Recently, the Zimbabwe Electricity Supply Authority (ZESA) chair, Sydney Gata told local editors that Zimbabwe had put a proposal to buy coal power plants from European countries that have since abandoned coal production and set them up locally to generate more electricity.

However, due to global pressure to end financing of coal projects the Chinese partners lost appetite in bank-rolling it pretty much in line with President Xi Jinping announcement at the UN General Assembly last year that China “will not build new coal-fired power projects abroad.”
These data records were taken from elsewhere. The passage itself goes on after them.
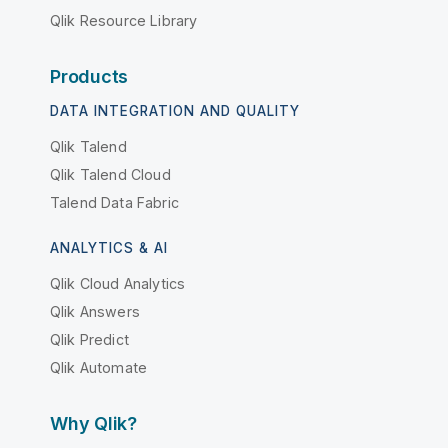
Qlik Resource Library
Products
DATA INTEGRATION AND QUALITY
Qlik Talend
Qlik Talend Cloud
Talend Data Fabric
ANALYTICS & AI
Qlik Cloud Analytics
Qlik Answers
Qlik Predict
Qlik Automate
Why Qlik?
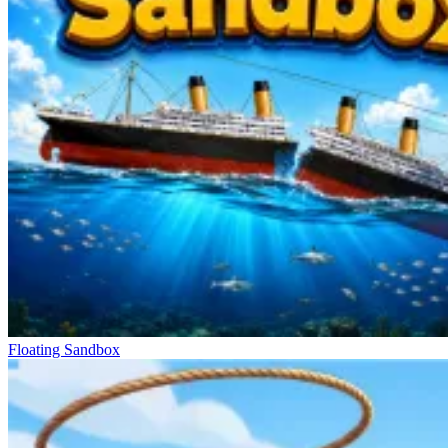
Floating Sandbox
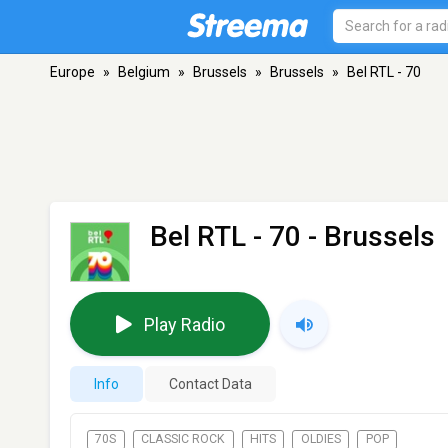
Europe
»
Belgium
»
Brussels
»
Brussels
»
Bel RTL - 70
Bel RTL - 70
- Brussels
Play Radio
Info
Contact Data
70S
CLASSIC ROCK
HITS
OLDIES
POP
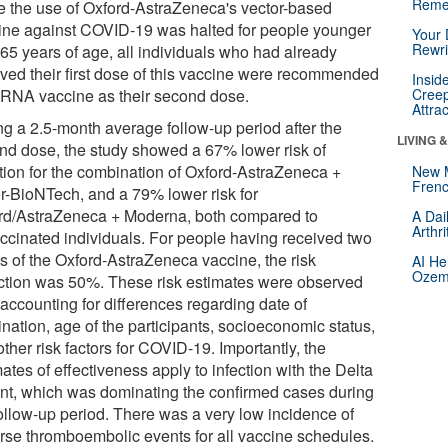
Reme
e the use of Oxford-AstraZeneca's vector-based
ine against COVID-19 was halted for people younger
Your 
Rewri
 65 years of age, all individuals who had already
ived their first dose of this vaccine were recommended
Insid
RNA vaccine as their second dose.
Creep
Attra
ng a 2.5-month average follow-up period after the
LIVING 
nd dose, the study showed a 67% lower risk of
ction for the combination of Oxford-AstraZeneca +
New 
Frenc
er-BioNTech, and a 79% lower risk for
rd/AstraZeneca + Moderna, both compared to
A Dai
Arthr
ccinated individuals. For people having received two
s of the Oxford-AstraZeneca vaccine, the risk
AI He
Ozemp
ction was 50%. These risk estimates were observed
 accounting for differences regarding date of
nation, age of the participants, socioeconomic status,
ther risk factors for COVID-19. Importantly, the
ates of effectiveness apply to infection with the Delta
ant, which was dominating the confirmed cases during
follow-up period. There was a very low incidence of
rse thromboembolic events for all vaccine schedules.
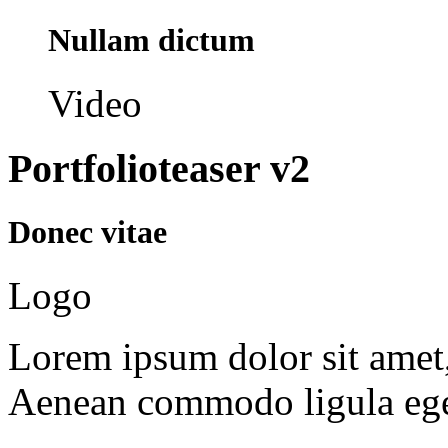
Nullam dictum
Video
Portfolioteaser v2
Donec vitae
Logo
Lorem ipsum dolor sit amet, 
Aenean commodo ligula ege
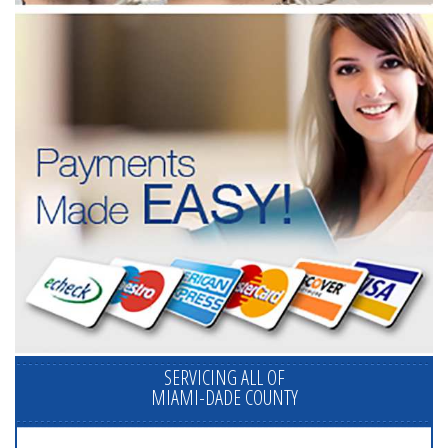
SERVICING ALL OF
MIAMI-DADE COUNTY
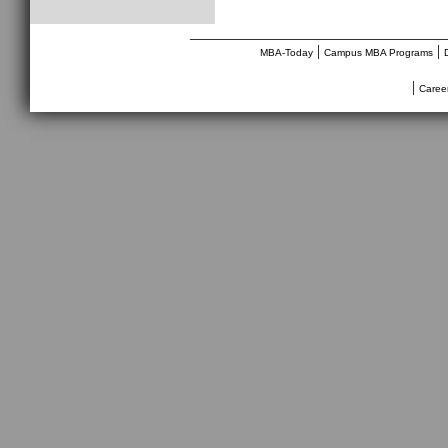
________________________________
|
|
MBA-Today
Campus MBA Programs
|
Caree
To attest to this promise,gold mining frim, RioZim recently revealed that its 2 800 MW Sengwa Coal Power Project had hit a brick wall after the Industrial and Commercial Bank of China (ICBC) backtracked on its commitment to finance the US$ 3 billion coal-fired power plant citing environmental problems.

Then there is also the question of what will happen to the massive coal resource.

“There is an option of investing in clean coal technology but for a country like Zimbabwe this is not sustainable as it will increase unit cost per kilowatt-hour which Zimbabwe cannot afford,” said Zamasiya.

On the ground, there are no signs of winding up on coal production within Hwange districts.

The government has however issued several Chinese companies with permits to embark on projects in the last few years, amid commitments by Chinese government to cut funding.

“These Chinese companies are not resuscitating our town; there is no development or sustainability being brought here. Once they are done mining we will be left with massive open pits,” said Mongi Sibindi a local resident.

Levels of pollution are high, he says, such that the effects of heavy dust landing on vegetation have even affected yields at a local irrigation scheme.

“At Lukosi irrigation Scheme we have been witnessing poor yields due to this pollution from the miners. The dust also affects Lukosi primary school and Lukosi hospital.”

Last year, the Hwange community petitioned another Chinese coal miner, Zimbabwe Zhongxin Coking Company (ZZCC), over the effects of pollution caused by shunting trucks carrying coke from the plant to the markets.

“Mining models that are being done nowadays are instead extractive and exploitative as they have a complete disregard about the welfare and the future of locals especially here in Hwange,” said Hwange Central Constituency legislator, Daniel Molokele.